BEGIN

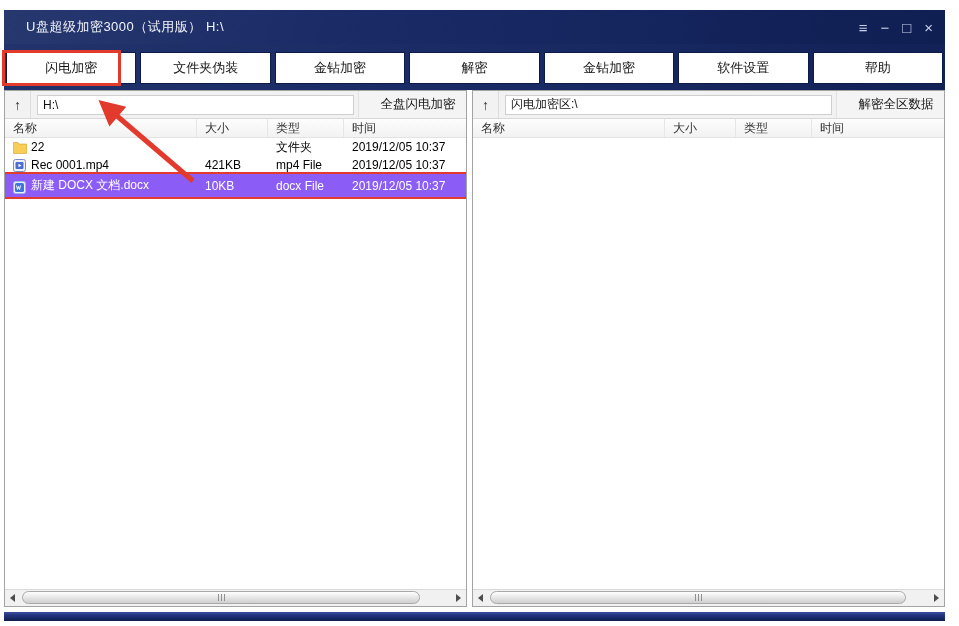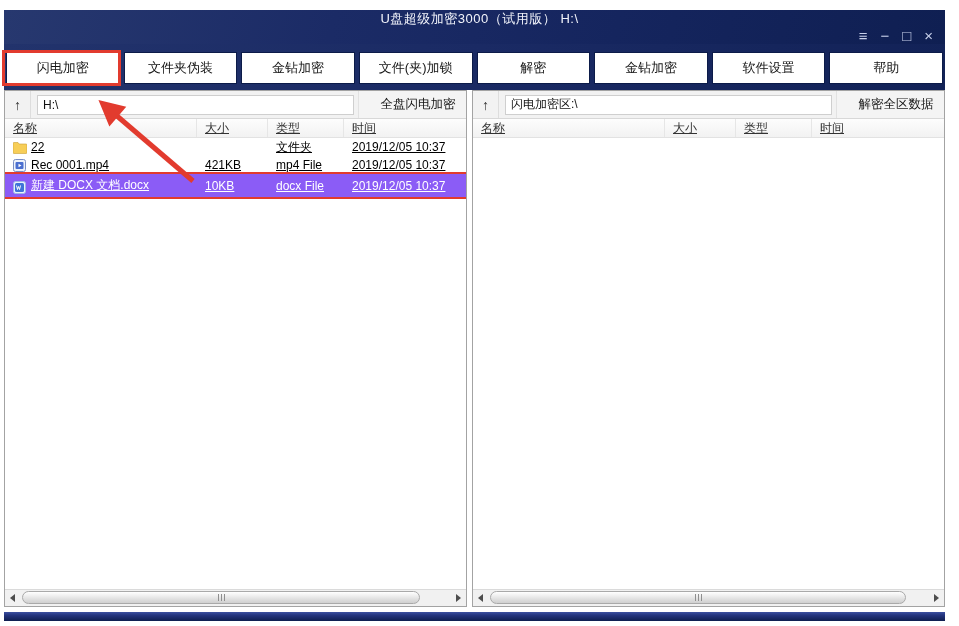--- a/index.html
+++ b/index.html
@@ -6,21 +6,21 @@
   html,body { width:959px; height:626px; background:#fff; overflow:hidden; }
   body { font-family:"Liberation Sans","DejaVu Sans",sans-serif; }
   .page { position:relative; width:959px; height:626px; background:#fff; }
 
   .window { position:absolute; left:4px; top:10px; width:941px; height:611px; }
 
   
   .titlebar {
     height:34px;
     background:linear-gradient(105deg,#27386f 0%,#1b2b66 35%,#15255e 65%,#0f1f52 100%);
-    display:flex; align-items:center; padding:0 12px 0 22px;flex-direction:column;
+    display:flex; align-items:center; padding:0 12px 0 22px;
   }
   .title { color:#f2f4fb; font-size:13px; letter-spacing:.5px; }
   .win-controls { margin-left:auto; display:flex; gap:13px; align-items:center; }
   .win-controls span { color:#c7d0ea; font-size:15px; line-height:1; cursor:default; }
   .wc-max { font-size:13px; }
 
   
   .toolbar {
     height:46px;
     background:linear-gradient(105deg,#22336c 0%,#1a2a64 50%,#122257 100%);
@@ -42,21 +42,21 @@
   .upbtn { width:26px; align-self:stretch; display:flex; align-items:center; justify-content:center;
            font-size:14px; color:#2b2b2b; border-right:1px solid #dddddd; }
   .pathinput { flex:1; height:20px; margin:0 4px 0 6px; border:1px solid #cfcfcf; background:#fff;
                font-size:12px; padding:0 5px; color:#111; outline:none;
                font-family:"Liberation Sans","DejaVu Sans",sans-serif; }
   .actionbtn { width:108px; align-self:stretch; display:flex; align-items:center; justify-content:center;
                font-size:12.5px; color:#151515; background:#f4f4f4; border-left:1px solid #e2e2e2;padding-left:11px; }
 
   .listheader { height:19px; flex:none; display:flex; background:linear-gradient(#fdfdfd,#f2f2f2);
                 border-bottom:1px solid #e2e2e2; font-size:12px; color:#333; }
-  .col { display:flex; align-items:center; padding-left:8px; border-right:1px solid #e6e6e6;text-decoration:underline; }
+  .col { display:flex; align-items:center; padding-left:8px; border-right:1px solid #e6e6e6; }
   .c-name { width:192px; } .c-size { width:71px; } .c-type { width:76px; }
   .c-time { flex:1; border-right:none; }
 
   .rows { flex:1; overflow:hidden; background:#fff; }
   .filerow { height:18px; display:flex; align-items:center; font-size:12px; color:#000; }
   .filerow .col { border-right:none; padding-left:8px; }
   .filerow .c-name { display:flex; gap:4px; align-items:flex-end; }
   .filerow.selected { height:23px; background:#8b5cf6; color:#fff; outline:2px solid #e23b2e; outline-offset:0; position:relative; z-index:5; }
   .ficon { width:14px; height:13px; flex:none; display:inline-block; }
 
@@ -94,21 +94,20 @@
         <span>−</span>
         <span class="wc-max">□</span>
         <span>×</span>
       </div>
     </div>
 
     <div class="toolbar">
       <div class="tb-btn">闪电加密</div>
       <div class="tb-btn">文件夹伪装</div>
       <div class="tb-btn">金钻加密</div>
-      <div class="tb-btn">文件(夹)加锁</div>
       <div class="tb-btn">解密</div>
       <div class="tb-btn">金钻加密</div>
       <div class="tb-btn">软件设置</div>
       <div class="tb-btn">帮助</div>
     </div>
 
     <div class="content">
 
       <div class="panel panel-left">
         <div class="pathrow">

END

> [Work task] Copy every line of the listing where the word "overflow" appears.

> [Exercise response]
   html,body { width:959px; height:626px; background:#fff; overflow:hidden; }
   .rows { flex:1; overflow:hidden; background:#fff; }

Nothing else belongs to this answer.